Will art consumption turn into a completely virtual experience; will galleries become servers with millions of gigabytes of art without physical contact with visitors in the near future?
The options are endless and it is really hard to tell. Maybe VR technology is the future, although I would not want to propagate it because it also includes the alienation of people and their further separation from reality. Theories are generally dystopian; personally, I think in order to survive, the art world must go beyond the institutions and, together with other contents, form a new system of work, one involving a lot of work in the open and quite experimental ways of exhibiting work and getting the audience involved.

‘The measure of all things’

How much has living in Zagreb helped your affirmation, especially when it comes to the art market, but also when it comes to the collaboration with other artists?
In addition to my life in Zagreb, I think my residencies all over the world in the past 10 years have had the biggest impact on my work. There are no commercial galleries in Croatia, I can count collectors on the fingers of one hand, and all of them have their own specific tastes, mostly reserved to small sculptures and oil paintings.
You teach at the Academy of Fine Arts and you are a proud father of two young children. Is everyday life a creativity ‘killer’ or do you find inspiration in it?
I spend time at the studio every day after teaching, so I use the time while the children are in nursery. I have organized my working practices, but weekends are also often reserved for work. I lack the time, and the space.
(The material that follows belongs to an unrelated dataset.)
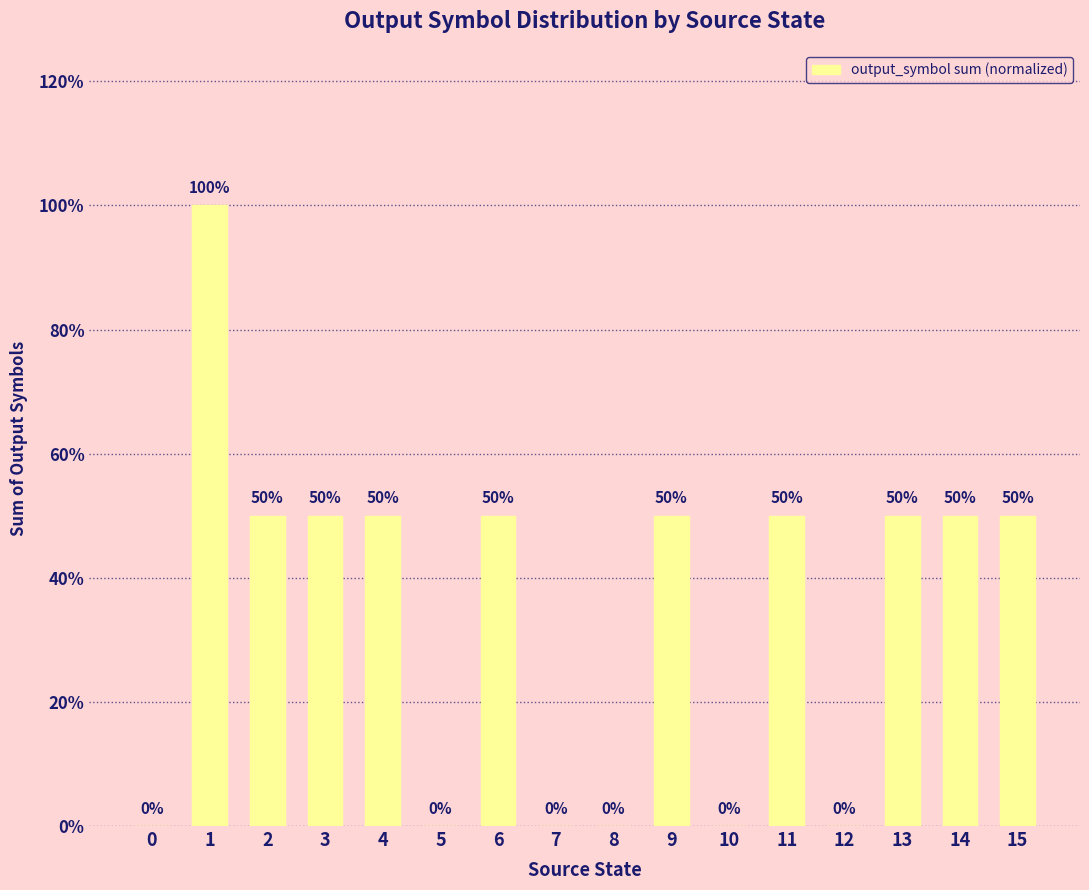

Reading right to left, list all the values displayed in this chart.

15=0.5	14=0.5	13=0.5	12=0.0	11=0.5	10=0.0	9=0.5	8=0.0	7=0.0	6=0.5	5=0.0	4=0.5	3=0.5	2=0.5	1=1.0	0=0.0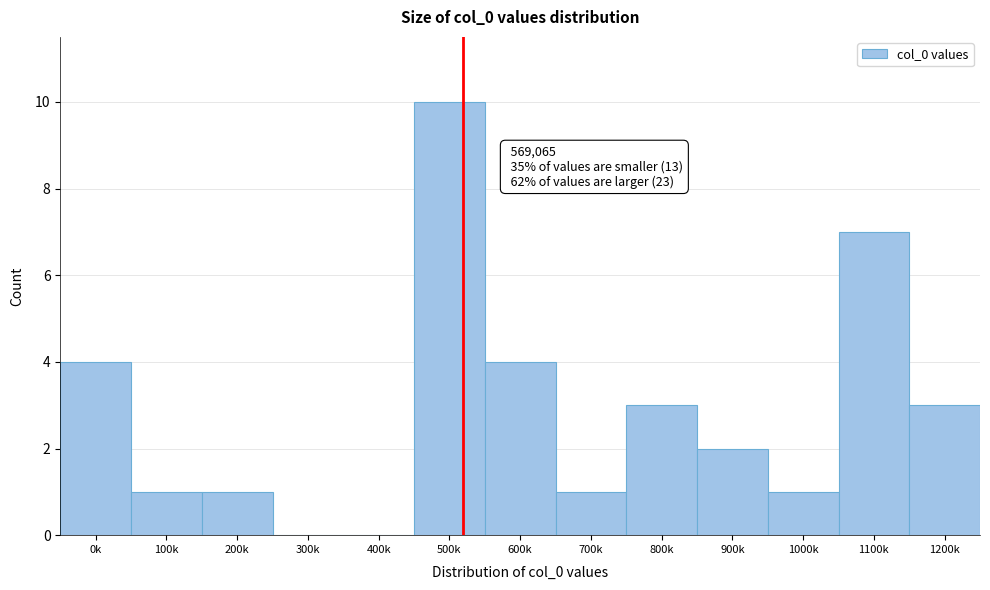

Reading left to right, transcribe all the data shown in this chart.

0k=4	100k=1	200k=1	300k=0	400k=0	500k=10	600k=4	700k=1	800k=3	900k=2	1000k=1	1100k=7	1200k=3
Due to unfortunate circumstances, I am unable to work at my previous studio, so I have temporarily moved to Žitnjak Atelier so I can finish my work for the Biennale. My wish is to find a place where I can settle for a few years, so I can devote myself to work and not have to think about moving.
Artists such as Francis Bacon, Damien Hirst and even street artist known as Bansky have got paid generous amounts of money for their works. Controversy is something that is associated with these artists on a regular basis, but what part of this is true art and what part is it a carefully managed project by curatorial collectives, institutions and auction houses and individuals, who, first and foremost, consider owning a work by a famous artist a wise and safe investment?
Commercial art world absolutely dictates the institutional one, for a very simple reason – the money and advertising opportunities and producing joint works. I have never been interested in, much less fascinated by this world. These are ‘commissioned’ works and they are generally of utmost quality, but banal and adapted to customers’ tastes.